In this paper, a novel fusion method was proposed to aggregate appearance and motion features and then combine mean and max spatial pooling (MMSP) with max mean temporal pyramid (TPMM) pooling to compose the final video descriptor. We targeted egocentric videos that involve activities of daily living. In such activities, the manipulation of objects is an important cue. The feature representation is designed to capture generic visual patterns that represent the fine-grained object parts and the spatial arrangement of these parts in the image. To extract motion, the technique of converting an optical flow field into an image representation is used. The pre-trained CNN (VGG16) is utilized to extract visual features for both video frames and optical flow images. The spatial and temporal redundancies of visual contents in the egocentric video are exploited by using mean and max spatial pooling (MMSP) for the frame features and max mean temporal pyramid (TPMM) pooling for the video clip. The proposed video descriptor MMSP–TPMM is evaluated in several experiments on three public benchmark datasets. Additionally, comparisons with alternative feature configurations and handcrafted feature methods are made. All the results show improvement in activity classification performance when the proposed solution is used. The fusion of frame appearance and motion features also shows classification performance enhancement, even though the egocentric video is unstable.

Although the proposed method for video features works well when compared to competing methods, there are several limitations.
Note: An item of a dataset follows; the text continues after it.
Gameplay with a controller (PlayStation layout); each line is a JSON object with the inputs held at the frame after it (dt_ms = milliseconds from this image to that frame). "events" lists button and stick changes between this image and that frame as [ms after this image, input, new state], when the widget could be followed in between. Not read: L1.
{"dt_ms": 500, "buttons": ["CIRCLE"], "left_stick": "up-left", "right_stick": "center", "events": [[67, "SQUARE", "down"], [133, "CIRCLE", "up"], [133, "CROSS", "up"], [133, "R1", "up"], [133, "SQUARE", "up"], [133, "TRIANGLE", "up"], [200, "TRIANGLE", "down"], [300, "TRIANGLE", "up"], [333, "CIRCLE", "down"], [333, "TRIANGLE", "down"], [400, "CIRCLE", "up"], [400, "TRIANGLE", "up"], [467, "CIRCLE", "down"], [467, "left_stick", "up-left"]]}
Firstly, the max pooling method will only take the maximum value of the feature over a fixed spatial region. If there are multiple features that are highly activated, only the feature with the maximum value will be taken. This will ignore contributions from other features. For the case of mean pooling, the average value of the feature is influenced by non-important background objects. This will reduce the discrimination strength of the feature. The pooling region is fixed at various spatial regions for the frame feature, and only three different fixed temporal regions are used. A more adaptive temporal pooling scheme may yield a higher discriminative video descriptor.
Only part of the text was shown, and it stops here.